→ **Data section**

★ ★ ★ ★

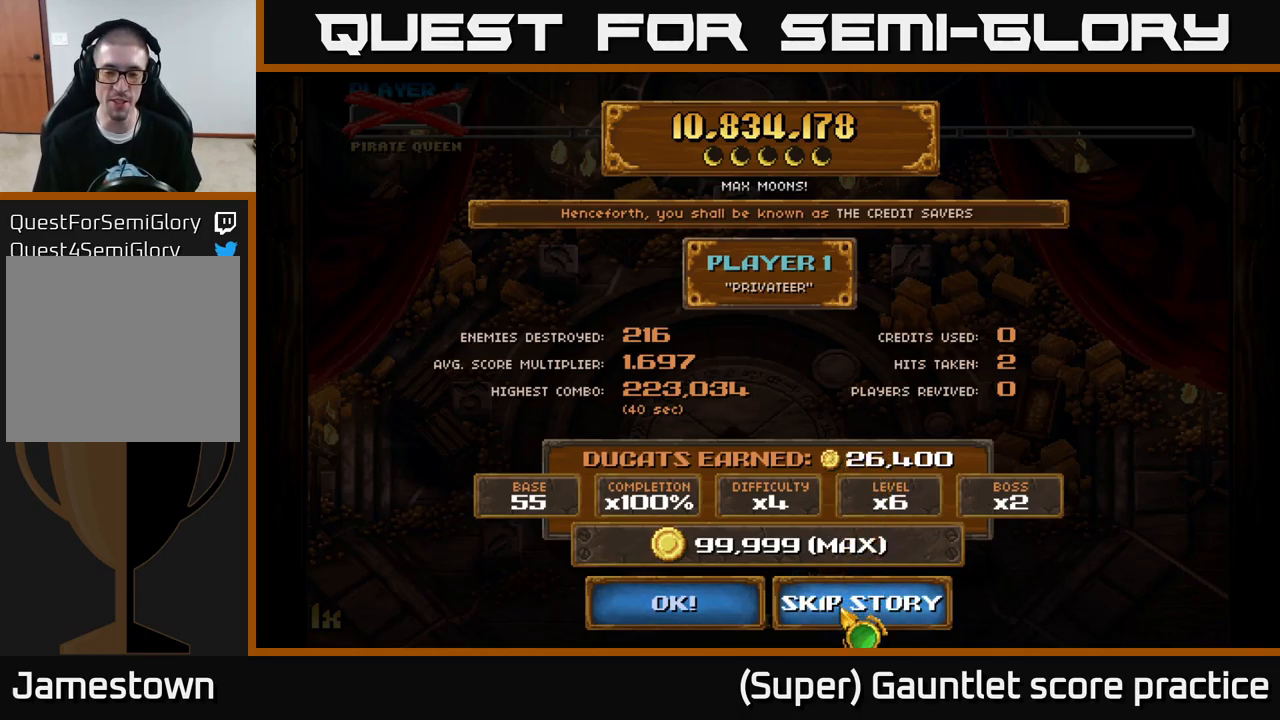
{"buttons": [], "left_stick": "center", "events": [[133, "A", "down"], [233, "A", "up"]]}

★ ★ ★ ★

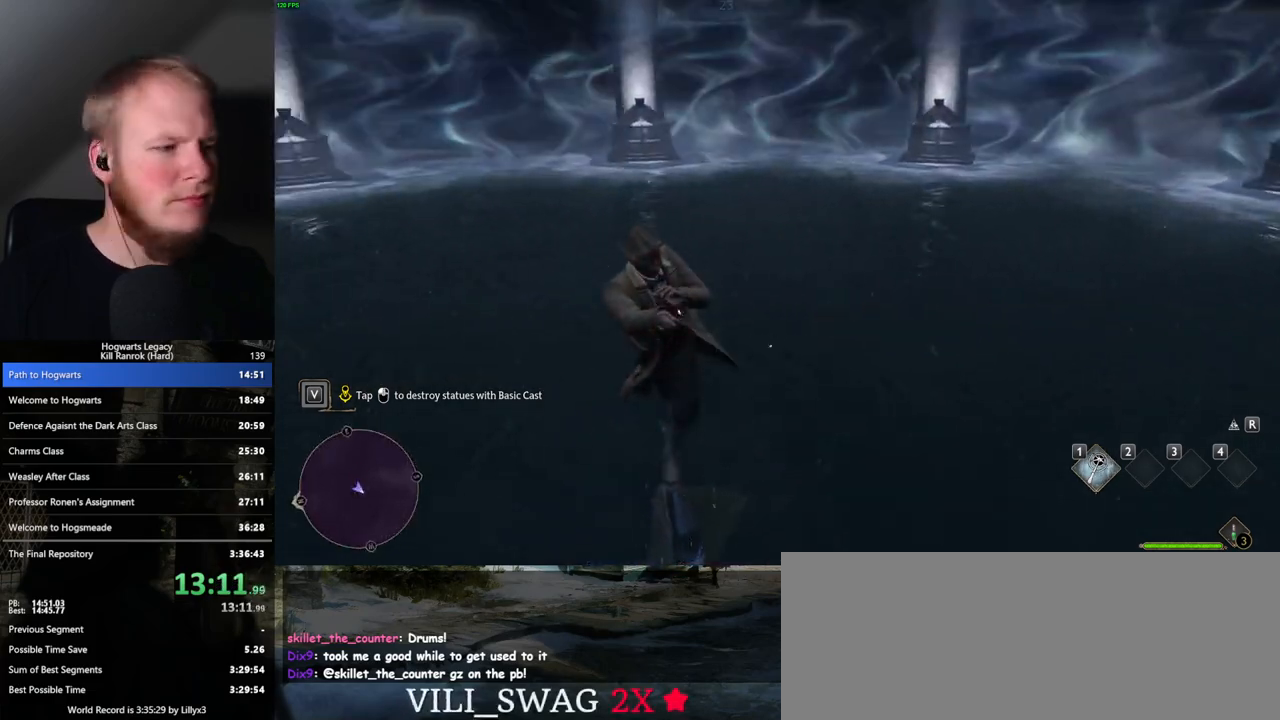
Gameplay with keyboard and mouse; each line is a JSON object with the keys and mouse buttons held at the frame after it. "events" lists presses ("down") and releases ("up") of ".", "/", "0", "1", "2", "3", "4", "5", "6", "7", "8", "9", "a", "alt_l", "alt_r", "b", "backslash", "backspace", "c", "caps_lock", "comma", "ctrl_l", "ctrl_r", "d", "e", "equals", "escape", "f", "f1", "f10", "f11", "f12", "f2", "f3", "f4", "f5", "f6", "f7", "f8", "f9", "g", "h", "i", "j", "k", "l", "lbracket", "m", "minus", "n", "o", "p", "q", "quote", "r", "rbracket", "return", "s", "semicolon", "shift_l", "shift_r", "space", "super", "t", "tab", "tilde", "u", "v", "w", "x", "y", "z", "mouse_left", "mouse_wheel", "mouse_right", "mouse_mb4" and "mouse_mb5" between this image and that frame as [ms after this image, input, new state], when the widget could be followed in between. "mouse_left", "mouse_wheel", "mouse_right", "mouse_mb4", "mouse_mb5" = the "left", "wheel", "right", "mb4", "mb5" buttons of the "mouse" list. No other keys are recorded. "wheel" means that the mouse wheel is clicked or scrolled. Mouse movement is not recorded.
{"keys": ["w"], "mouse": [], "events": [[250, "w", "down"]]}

★ ★ ★ ★

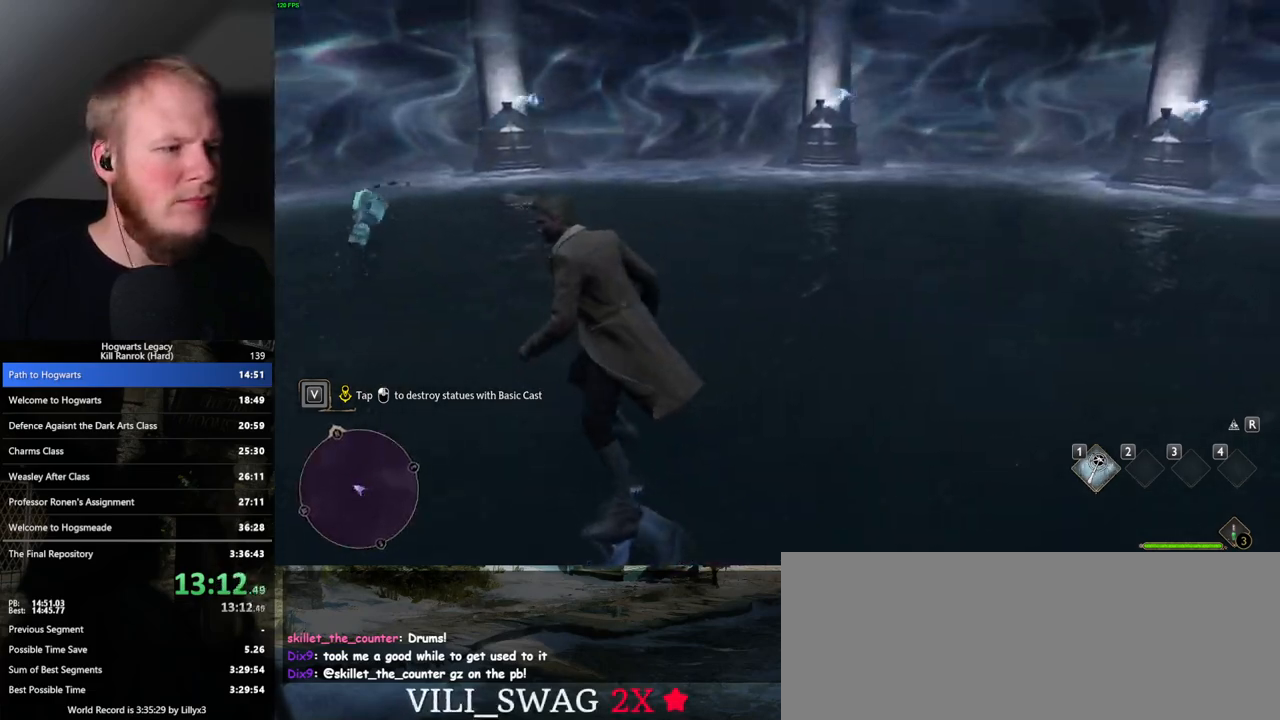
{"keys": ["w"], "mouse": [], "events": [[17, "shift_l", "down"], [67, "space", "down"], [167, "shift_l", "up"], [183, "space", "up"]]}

★ ★ ★ ★

Scan the data above for the string "keys" and copy each line where it appears.

→ **Finished exercise**
Gameplay with keyboard and mouse; each line is a JSON object with the keys and mouse buttons held at the frame after it. "events" lists presses ("down") and releases ("up") of ".", "/", "0", "1", "2", "3", "4", "5", "6", "7", "8", "9", "a", "alt_l", "alt_r", "b", "backslash", "backspace", "c", "caps_lock", "comma", "ctrl_l", "ctrl_r", "d", "e", "equals", "escape", "f", "f1", "f10", "f11", "f12", "f2", "f3", "f4", "f5", "f6", "f7", "f8", "f9", "g", "h", "i", "j", "k", "l", "lbracket", "m", "minus", "n", "o", "p", "q", "quote", "r", "rbracket", "return", "s", "semicolon", "shift_l", "shift_r", "space", "super", "t", "tab", "tilde", "u", "v", "w", "x", "y", "z", "mouse_left", "mouse_wheel", "mouse_right", "mouse_mb4" and "mouse_mb5" between this image and that frame as [ms after this image, input, new state], when the widget could be followed in between. "mouse_left", "mouse_wheel", "mouse_right", "mouse_mb4", "mouse_mb5" = the "left", "wheel", "right", "mb4", "mb5" buttons of the "mouse" list. No other keys are recorded. "wheel" means that the mouse wheel is clicked or scrolled. Mouse movement is not recorded.
{"keys": ["w"], "mouse": [], "events": [[250, "w", "down"]]}
{"keys": ["w"], "mouse": [], "events": [[17, "shift_l", "down"], [67, "space", "down"], [167, "shift_l", "up"], [183, "space", "up"]]}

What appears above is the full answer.